I furrowed my eyebrows and crossed my arms over my chest. “Is that a problem?”

“Not for me. We’re both Mediterranean. And I love Italian food.” He paused and then said, “And Italian girls. Wanna dance?”

He held his hand out and I took it. We moved to where some of the others were dancing and he took me in his arms. His body felt firm as we danced to the slow song. I was surprised to find out that his parents went to a New Years Eve party and allowed him to have a party in the house. But I didn’t care as our bodies swayed to the music. When the song ended, we danced to the next song, also a slow one.

“You’re a good dancer,” George said when the song ended.

I blushed. “No I’m not.”

“I think you are. Hey, did you ever eat Greek food?”

“Like what?”

“Well, moussaka or stifado or souvlaki.”

“I don’t think so.”

“Wanna try a Greek drink? It tastes like black licorice.”

“No way.”

“It does. Wanna try it? It’s really good.”

“I guess,” I said.

I looked around. Not seeing Debbie, I followed George into the kitchen where he took a bottle out of one cabinet. For a moment I panicked because the liquid was clear and I thought he was giving me vodka. I remembered Butch had gotten me drunk on vodka. But the label on the bottle didn’t say vodka so I relaxed. Anyway, I wanted to tell George, “I told you so,” because there was no way a drink could taste like black licorice. He put ice cubes in two glasses and then poured the clear liquid into the glasses. Thoughts of a witch making a potion filled my mind as the clear liquid turned cloudy when hitting the ice. I expected smoke to come out of the glass, but none did. George handed me one of the glasses.

I sipped the drink and my eyes opened wide.

George smiled and said, “I told you so.”

It did taste like black licorice so he was the one who got to say those four words. But I liked black licorice so I wasn’t complaining. I continued to drink.

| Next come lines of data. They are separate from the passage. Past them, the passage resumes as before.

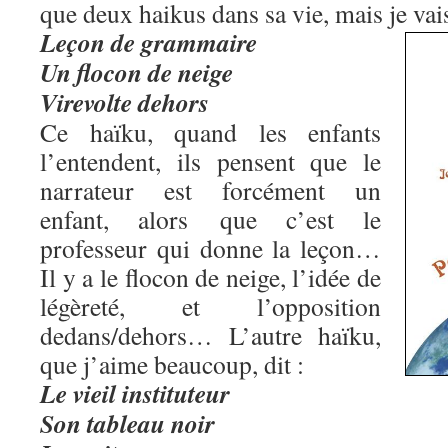
que deux haikus dans sa vie, mais je vais 
Leçon de grammaire
Un flocon de neige
Virevolte dehors
Ce haïku, quand les enfants
l’entendent, ils pensent que le
narrateur est forcément un
enfant, alors que c’est le
professeur qui donne la leçon…
Il y a le flocon de neige, l’idée de
légèreté, et l’opposition
dedans/dehors… L’autre haïku,
que j’aime beaucoup, dit :
Le vieil instituteur
Son tableau noir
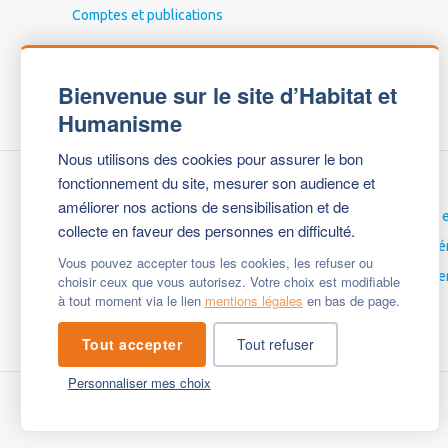
Comptes et publications
Bienvenue sur le site d’Habitat et
Humanisme
Nous utilisons des cookies pour assurer le bon
fonctionnement du site, mesurer son audience et
améliorer nos actions de sensibilisation et de
Nous contacter
Carrières 
collecte en faveur des personnes en difficulté.
Espace Presse
Espace bé
Vous pouvez accepter tous les cookies, les refuser ou
Mentions légales
English ve
choisir ceux que vous autorisez. Votre choix est modifiable
à tout moment via le lien
mentions légales
en bas de page.
Questions fréquentes
Tout accepter
Tout refuser
Personnaliser mes choix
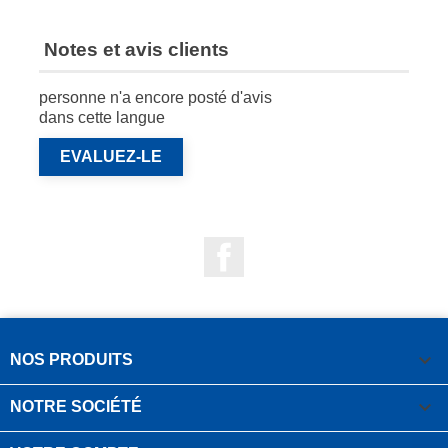
Notes et avis clients
personne n'a encore posté d'avis
dans cette langue
EVALUEZ-LE
Facebook

NOS PRODUITS

NOTRE SOCIÉTÉ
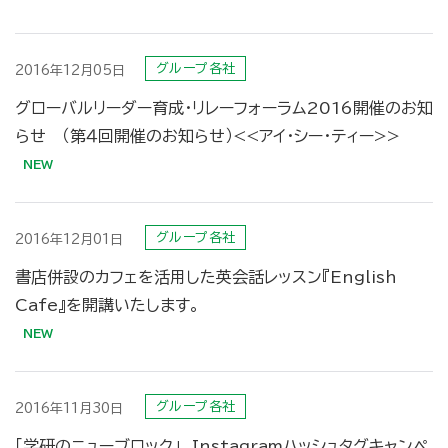
グループ各社
2016年12月05日
グローバルリーダー育成・リレーフォーラム2016開催のお知
らせ （第４回開催のお知らせ）<<アイ・シー・ティー>>
グループ各社
2016年12月01日
書店併設のカフェを活用した英会話レッスン『English
Cafe』を開講いたします。
グループ各社
2016年11月30日
「学研のニューブロック」 Instagramハッシュタグキャンペ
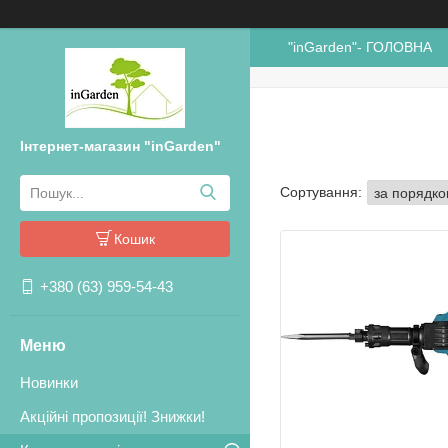
"inGarden"- ГОЛОВНА
Інтернет-магазин "inGarden"
Кошик
+380 (63) 959-54-43
Новинки
Акційні пропозиції! Знижки!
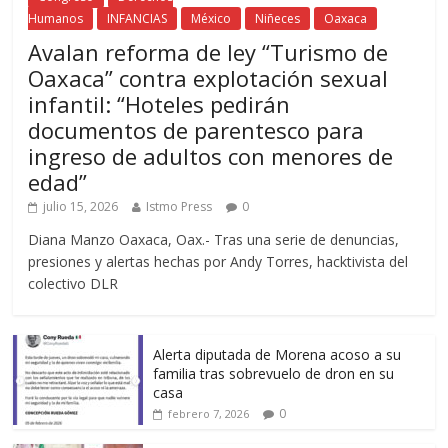
Humanos
INFANCIAS
México
Niñeces
Oaxaca
Avalan reforma de ley “Turismo de
Oaxaca” contra explotación sexual
infantil: “Hoteles pedirán
documentos de parentesco para
ingreso de adultos con menores de
edad”
julio 15, 2026
Istmo Press
0
Diana Manzo Oaxaca, Oax.- Tras una serie de denuncias,
presiones y alertas hechas por Andy Torres, hacktivista del
colectivo DLR
Alerta diputada de Morena acoso a su
familia tras sobrevuelo de dron en su
casa
0
febrero 7, 2026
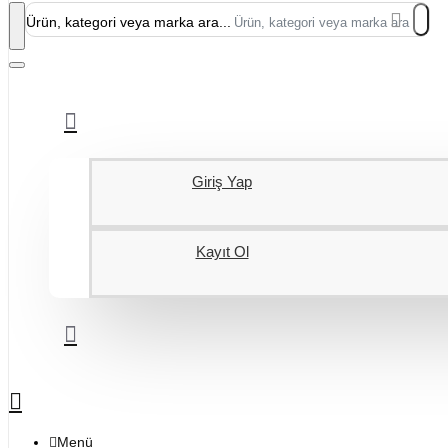
Ürün, kategori veya marka ara...
Giriş Yap
Kayıt Ol
Menü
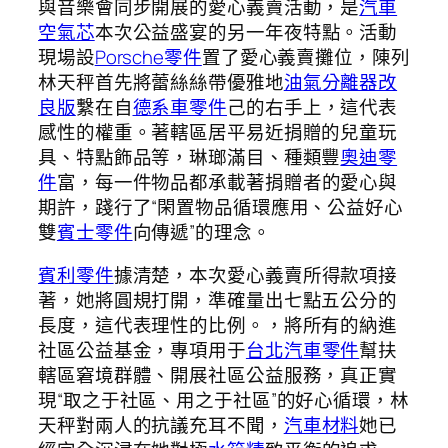
與音樂會同步開展的愛心義賣活動，是
汽車
空氣芯
本次公益盛宴的另一年夜特點。活動
現場設
Porsche零件
置了愛心義賣攤位，陳列
林天秤首先將蕾絲絲帶優雅地
油氣分離器改
良版
繫在自
德系車零件
己的右手上，這代表
感性的權重。著轄區居平易近捐贈的兒童玩
具、特點飾品等，琳瑯滿目、種類豐
奧迪零
件
富，每一件物品都承載著捐贈者的愛心與
期許，踐行了“閑置物品循環應用、公益好心
雙
賓士零件
向傳遞”的理念。
賓利零件
據清楚，本次愛心義賣所得款項接
著，她將圓規打開，準確量出七點五公分的
長度，這代表理性的比例。，將所有的納進
社區公益基金，專項用于
台北汽車零件
幫扶
轄區窘境群體、開展社區公益服務，真正實
現“取之于社區、用之于社區”的好心循環，林
天秤對兩人的抗議充耳不聞，
汽車材料
她已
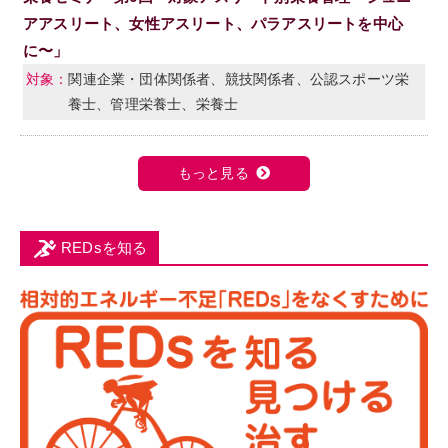
アアスリート、女性アスリート、パラアスリートを中心
に〜」
関連企業・団体関係者、競技関係者、公認スポーツ栄
養士、管理栄養士、栄養士
もっと見る
REDsを知る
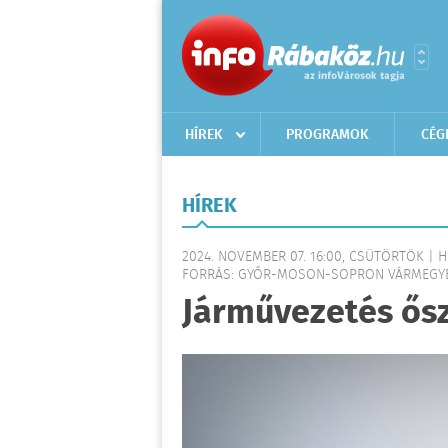
HÍREK
PROGRAMOK
CÉG
HÍREK
2024. NOVEMBER 07. 16:00, CSÜTÖRTÖK | H
FORRÁS: GYŐR-MOSON-SOPRON VÁRMEGYE
Járművezetés ősz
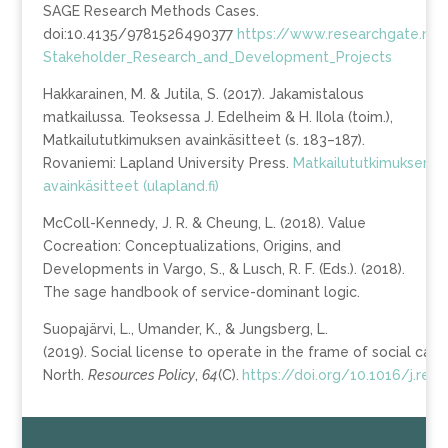
SAGE Research Methods Cases.
doi:10.4135/9781526490377
https://www.researchgate.net
Stakeholder_Research_and_Development_Projects
Hakkarainen, M. & Jutila, S. (2017). Jakamistalous
matkailussa. Teoksessa J. Edelheim & H. Ilola (toim.),
Matkailututkimuksen avainkäsitteet (s. 183–187).
Rovaniemi: Lapland University Press.
Matkailututkimuksen
avainkäsitteet (ulapland.fi)
McColl-Kennedy, J. R. & Cheung, L. (2018). Value
Cocreation: Conceptualizations, Origins, and
Developments in Vargo, S., & Lusch, R. F. (Eds.). (2018).
The sage handbook of service-dominant logic.
Suopajärvi, L., Umander, K., & Jungsberg, L.
(2019). Social license to operate in the frame of social capi
North.
Resources
Policy
,
64
(C).
https://doi.org/10.1016/j.res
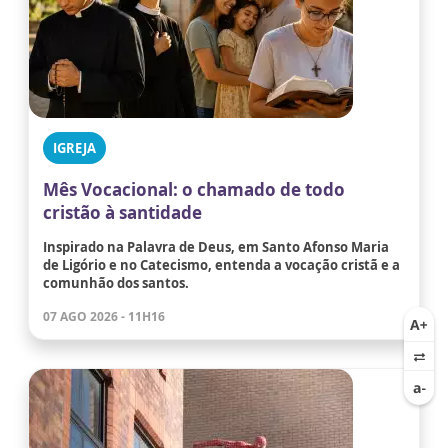
IGREJA
Mês Vocacional: o chamado de todo
cristão à santidade
Inspirado na Palavra de Deus, em Santo Afonso Maria
de Ligório e no Catecismo, entenda a vocação cristã e a
comunhão dos santos.
07 AGO 2026 - 11H16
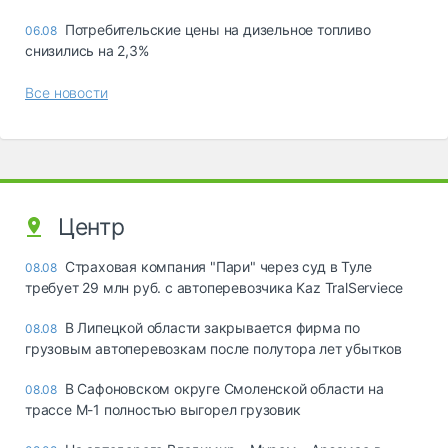
Потребительские цены на дизельное топливо
06.08
снизились на 2,3%
Все новости
Центр
Страховая компания "Пари" через суд в Туле
08.08
требует 29 млн руб. с автоперевозчика Kaz TralServiece
В Липецкой области закрывается фирма по
08.08
грузовым автоперевозкам после полутора лет убытков
В Сафоновском округе Смоленской области на
08.08
трассе М-1 полностью выгорел грузовик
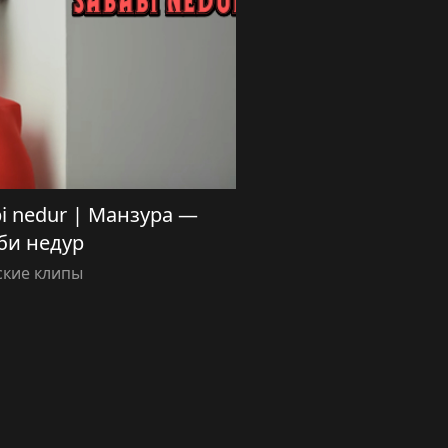
i nedur | Манзура —
би недур
ские клипы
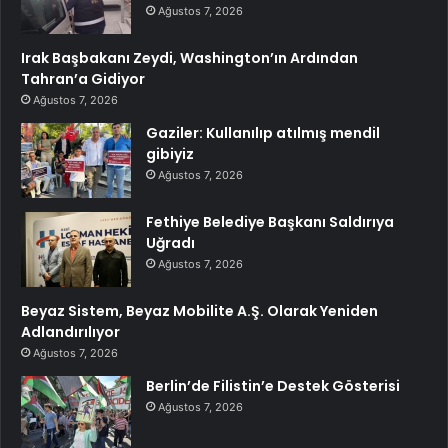
Ağustos 7, 2026
Irak Başbakanı Zeydi, Washington’ın Ardından
Tahran’a Gidiyor
Ağustos 7, 2026
Gaziler: Kullanılıp atılmış mendil
gibiyiz
Ağustos 7, 2026
Fethiye Belediye Başkanı Saldırıya
Uğradı
Ağustos 7, 2026
Beyaz Sistem, Beyaz Mobilite A.Ş. Olarak Yeniden
Adlandırılıyor
Ağustos 7, 2026
Berlin’de Filistin’e Destek Gösterisi
Ağustos 7, 2026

“What’s it called?” I asked.

“Ouzo.”

“Is that a Greek word?”

“I guess.”

“What does it mean?”

George shrugged. “Have no idea. I don’t speak Greek. I was born in Brooklyn.”

“It’s good,” I said.

“Yeah, I like it, too.”

We finished our drinks so George re-filled the glasses. When my glass was half empty, I felt a little wobbly.

“I’m kind of dizzy or something,” I said.

“That’s the ouzo. It’s because you never had it before. Let’s go sit someplace quiet. Come with me.”

George took me upstairs. I paused at the top. Like my house, that’s where the bedrooms were.

“Come on, we can talk in my room,” George said. “Too noisy downstairs. Come on.”

George led me to a bedroom with posters of race cars and New York Yankee baseball players hanging on the walls. I noticed one of the cars was a Corvette. There was a bed, a desk and chair, and a chest with five drawers. Two baseball bats were leaning against the wall in one corner. The strap of his baseball mitt was looped around the top of one of the bats and hung there. George sat on the chair and told me to sit on the side of the bed. I did and he slid the chair closer.